- _Document section_
##############################
Given an array arr[] consisting of N positive integers, the task is to find the LCM of all unique elements of the given array. If the array does not contain any unique elements, then print “-1“.

Examples:

Input: arr[] = {1, 2, 1, 3, 3, 4}
Output: 4
Explanation: 
The unique elements of the given array are: 2 and 4. Therefore, the LCM of (2, 4) is 4.

Input: arr[] = {1, 1, 2, 2, 3, 3}
Output: -1

Naive Approach: The simplest approach to solve the given problem is to traverse the given array arr[] for each array element arr[i] and check if arr[i] is unique or not. If found to be true, then store it in another array. After traversing for all the elements, print the LCM of the elements present in the newly created array



Time Complexity: O(N2 + N * log(M)), where M is the largest element of the array arr[].
Auxiliary Space: O(N)

Efficient Approach: The above approach can also be optimized by using Hashing for finding the unique elements in the array. Follow the steps below to solve the problem:

Below is the implementation of the above approach:

C++




// C++ program for the above approach
 
#include <bits/stdc++.h>
using namespace std;
 
// Function to find GCD of two numbers
int findGCD(int a, int b)
{
    // Base Case
    if (b == 0)
        return a;
 
    // Recursively find the GCD
    return findGCD(b, a % b);
}
 
// Function to find LCM of two numbers
int findLCM(int a, int b)
{
    return (a * b) / findGCD(a, b);
}
 
// Function to find LCM of unique elements
// present in the array
int uniqueElementsLCM(int arr[], int N)
{
    // Stores the frequency of each
    // number of the array
    unordered_map<int, int> freq;
 
    // Store the frequency of each
    // element of the array
    for (int i = 0; i < N; i++) {
        freq[arr[i]]++;
    }
 
    // Store the required result
    int lcm = 1;
 
    // Traverse the map freq
    for (auto i : freq) {
 
        // If the frequency of the
        // current element is 1, then
        // update ans
        if (i.second == 1) {
            lcm = findLCM(lcm, i.first);
        }
    }
 
    // If there is no unique element,
    // set lcm to -1
    if (lcm == 1)
        lcm = -1;
 
    // Print the result
    cout << lcm;
}
 
// Driver Code
int main()
##############################
- _Listed records_

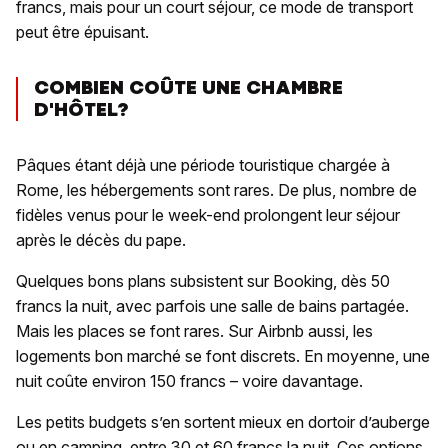
francs, mais pour un court séjour, ce mode de transport
peut être épuisant.
COMBIEN COÛTE UNE CHAMBRE
D'HÔTEL?
Pâques étant déjà une période touristique chargée à
Rome, les hébergements sont rares. De plus, nombre de
fidèles venus pour le week-end prolongent leur séjour
après le décès du pape.
Quelques bons plans subsistent sur Booking, dès 50
francs la nuit, avec parfois une salle de bains partagée.
Mais les places se font rares. Sur Airbnb aussi, les
logements bon marché se font discrets. En moyenne, une
nuit coûte environ 150 francs – voire davantage.
Les petits budgets s’en sortent mieux en dortoir d’auberge
ou en camping, entre 30 et 60 francs la nuit. Ces options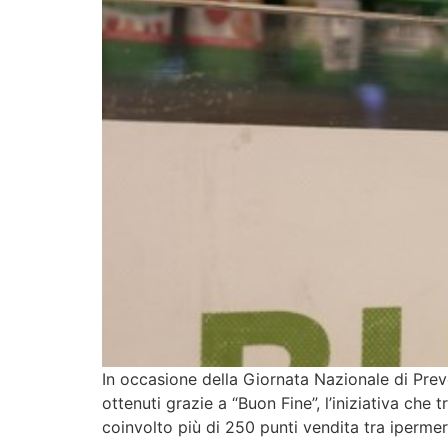
In occasione della Giornata Nazionale di Preve
ottenuti grazie a “Buon Fine”, l’iniziativa ch
coinvolto più di 250 punti vendita tra ipermer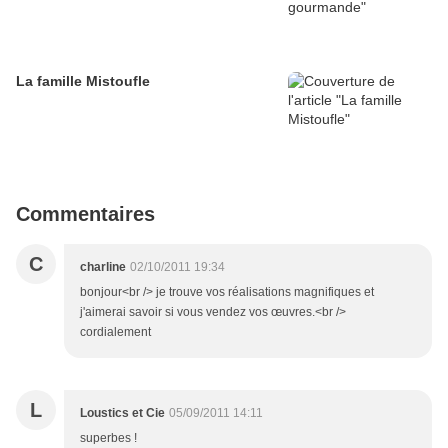
La famille Mistoufle
Commentaires
C
charline
02/10/2011 19:34
bonjour<br /> je trouve vos réalisations magnifiques et
j'aimerai savoir si vous vendez vos œuvres.<br />
cordialement
L
Loustics et Cie
05/09/2011 14:11
superbes !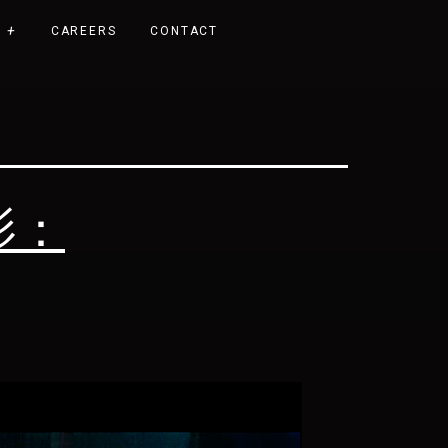
CAREERS
CONTACT
電影：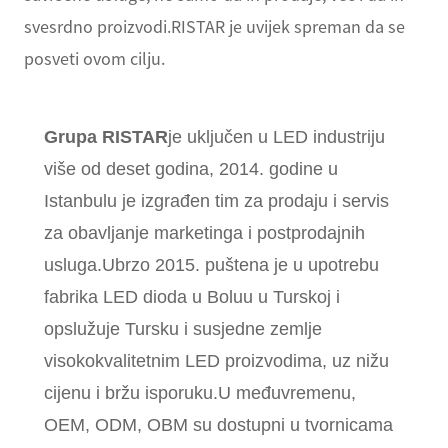
svesrdno proizvodi.RISTAR je uvijek spreman da se
posveti ovom cilju.
Grupa RISTAR
je uključen u LED industriju
više od deset godina, 2014. godine u
Istanbulu je izgrađen tim za prodaju i servis
za obavljanje marketinga i postprodajnih
usluga.Ubrzo 2015. puštena je u upotrebu
fabrika LED dioda u Boluu u Turskoj i
opslužuje Tursku i susjedne zemlje
visokokvalitetnim LED proizvodima, uz nižu
cijenu i bržu isporuku.U međuvremenu,
OEM, ODM, OBM su dostupni u tvornicama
##############################
- _Exercise requirements_
1. In the article on the LCM of unique array elements, turn the paragraph beginning "Naive Approach: The simplest approach" into a short list of steps that keeps its main facts.
2. In the article on the LCM of unique array elements, what technique does the efficient approach use to find the unique elements?
3. Put this sentence from the article on the LCM of unique array elements into Spanish: "The above approach can also be optimized by using Hashing for finding the unique elements in the array."

- _Task answers_
1.
- Traverse the array arr[] and check, for each element arr[i], whether it is unique.
- If it is unique, store it in another array.
- After traversing all the elements, print the LCM of the elements in the newly created array.

2. Hashing.

3. El enfoque anterior también puede optimizarse usando hashing para encontrar los elementos únicos del arreglo.